In procurement, that means defining how emissions are considered alongside cost, quality, and delivery in supplier selection, clarifying how trade-offs should be handled, and connecting climate-related decisions to commercial outcomes.

In finance, it means establishing clear criteria for evaluating climate-related investments and incorporating those into capital allocation decisions. In operations, it means aligning performance metrics with the outcomes the organization is trying to achieve. In R&D, it means developing new products that are designed with reduced climate impact from the start through innovative processes, how materials are reused and recycled across the product lifecycle, and supplier engagement models that enable co-development of lower-emission solutions and integrate lifecycle considerations into product design decisions.

These are practical adjustments to how decisions are made every day.

The shift of climate strategy into functional groups was necessary.
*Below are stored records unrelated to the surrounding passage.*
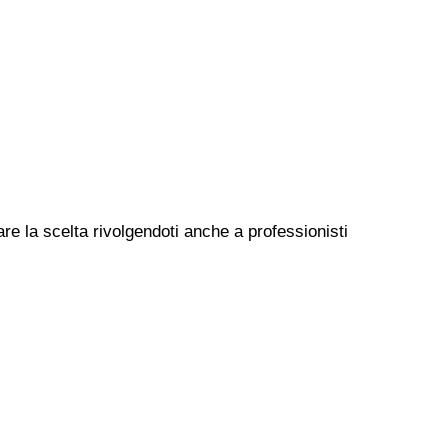
re la scelta rivolgendoti anche a professionisti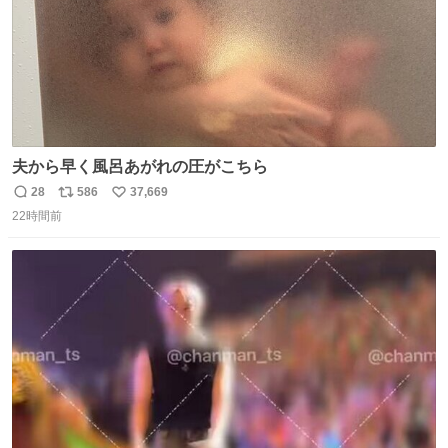
夫から早く風呂あがれの圧がこちら
28
586
37,669
返
リ
い
22時間前
信
ポ
い
数
ス
ね
ト
数
数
It placed accountability with the functions that have the most influence over outcomes, but it also made the problem more visible. Climate is no longer an abstract goal owned by another group; it shows up as a set of trade-offs that someone has to navigate and own.

At this stage, progress depends less on additional data or more detailed roadmaps, and more on whether organizations are willing to adapt how decisions are made—and invest in the capability of the people making them.

Without those changes, climate strategies will continue to operate in parallel to the business with limited impact on outcomes. With them, procurement becomes an accelerator, not a bottleneck, and the same systems that drive cost, quality, and performance can also drive emissions reductions.

And that is what turns strategy into execution.